Data
#####

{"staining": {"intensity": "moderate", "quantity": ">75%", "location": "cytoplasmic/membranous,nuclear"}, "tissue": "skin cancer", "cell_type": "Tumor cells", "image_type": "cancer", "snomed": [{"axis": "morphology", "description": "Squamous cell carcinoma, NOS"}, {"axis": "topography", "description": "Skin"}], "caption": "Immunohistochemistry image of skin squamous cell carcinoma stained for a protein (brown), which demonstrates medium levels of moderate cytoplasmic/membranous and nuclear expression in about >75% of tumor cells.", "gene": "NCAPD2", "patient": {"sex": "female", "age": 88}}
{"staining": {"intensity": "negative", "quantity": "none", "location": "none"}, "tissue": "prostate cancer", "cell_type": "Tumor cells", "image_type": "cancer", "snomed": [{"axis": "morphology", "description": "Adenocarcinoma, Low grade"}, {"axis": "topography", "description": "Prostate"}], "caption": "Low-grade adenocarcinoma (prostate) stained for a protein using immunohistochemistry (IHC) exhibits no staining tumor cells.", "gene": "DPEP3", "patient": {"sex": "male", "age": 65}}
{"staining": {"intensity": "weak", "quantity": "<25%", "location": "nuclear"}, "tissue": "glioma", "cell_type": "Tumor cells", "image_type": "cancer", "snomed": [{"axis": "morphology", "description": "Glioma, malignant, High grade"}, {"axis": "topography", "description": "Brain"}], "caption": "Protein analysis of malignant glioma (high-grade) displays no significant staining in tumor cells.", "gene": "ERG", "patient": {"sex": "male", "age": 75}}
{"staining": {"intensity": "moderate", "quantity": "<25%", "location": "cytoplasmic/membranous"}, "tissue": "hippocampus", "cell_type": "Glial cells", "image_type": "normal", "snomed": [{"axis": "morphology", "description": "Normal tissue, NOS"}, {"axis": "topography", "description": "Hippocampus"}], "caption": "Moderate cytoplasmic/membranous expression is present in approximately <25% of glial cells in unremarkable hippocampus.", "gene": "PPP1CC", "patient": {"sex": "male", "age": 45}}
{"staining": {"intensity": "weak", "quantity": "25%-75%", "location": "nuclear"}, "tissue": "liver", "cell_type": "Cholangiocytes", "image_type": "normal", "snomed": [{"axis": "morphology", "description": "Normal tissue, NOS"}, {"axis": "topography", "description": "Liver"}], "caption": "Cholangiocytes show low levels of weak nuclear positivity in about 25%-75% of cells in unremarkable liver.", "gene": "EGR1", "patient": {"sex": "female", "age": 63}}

#####

Exercise goal
Repeat each of the records exactly as written.

Answer to this task
{"staining": {"intensity": "moderate", "quantity": ">75%", "location": "cytoplasmic/membranous,nuclear"}, "tissue": "skin cancer", "cell_type": "Tumor cells", "image_type": "cancer", "snomed": [{"axis": "morphology", "description": "Squamous cell carcinoma, NOS"}, {"axis": "topography", "description": "Skin"}], "caption": "Immunohistochemistry image of skin squamous cell carcinoma stained for a protein (brown), which demonstrates medium levels of moderate cytoplasmic/membranous and nuclear expression in about >75% of tumor cells.", "gene": "NCAPD2", "patient": {"sex": "female", "age": 88}}
{"staining": {"intensity": "negative", "quantity": "none", "location": "none"}, "tissue": "prostate cancer", "cell_type": "Tumor cells", "image_type": "cancer", "snomed": [{"axis": "morphology", "description": "Adenocarcinoma, Low grade"}, {"axis": "topography", "description": "Prostate"}], "caption": "Low-grade adenocarcinoma (prostate) stained for a protein using immunohistochemistry (IHC) exhibits no staining tumor cells.", "gene": "DPEP3", "patient": {"sex": "male", "age": 65}}
{"staining": {"intensity": "weak", "quantity": "<25%", "location": "nuclear"}, "tissue": "glioma", "cell_type": "Tumor cells", "image_type": "cancer", "snomed": [{"axis": "morphology", "description": "Glioma, malignant, High grade"}, {"axis": "topography", "description": "Brain"}], "caption": "Protein analysis of malignant glioma (high-grade) displays no significant staining in tumor cells.", "gene": "ERG", "patient": {"sex": "male", "age": 75}}
{"staining": {"intensity": "moderate", "quantity": "<25%", "location": "cytoplasmic/membranous"}, "tissue": "hippocampus", "cell_type": "Glial cells", "image_type": "normal", "snomed": [{"axis": "morphology", "description": "Normal tissue, NOS"}, {"axis": "topography", "description": "Hippocampus"}], "caption": "Moderate cytoplasmic/membranous expression is present in approximately <25% of glial cells in unremarkable hippocampus.", "gene": "PPP1CC", "patient": {"sex": "male", "age": 45}}
{"staining": {"intensity": "weak", "quantity": "25%-75%", "location": "nuclear"}, "tissue": "liver", "cell_type": "Cholangiocytes", "image_type": "normal", "snomed": [{"axis": "morphology", "description": "Normal tissue, NOS"}, {"axis": "topography", "description": "Liver"}], "caption": "Cholangiocytes show low levels of weak nuclear positivity in about 25%-75% of cells in unremarkable liver.", "gene": "EGR1", "patient": {"sex": "female", "age": 63}}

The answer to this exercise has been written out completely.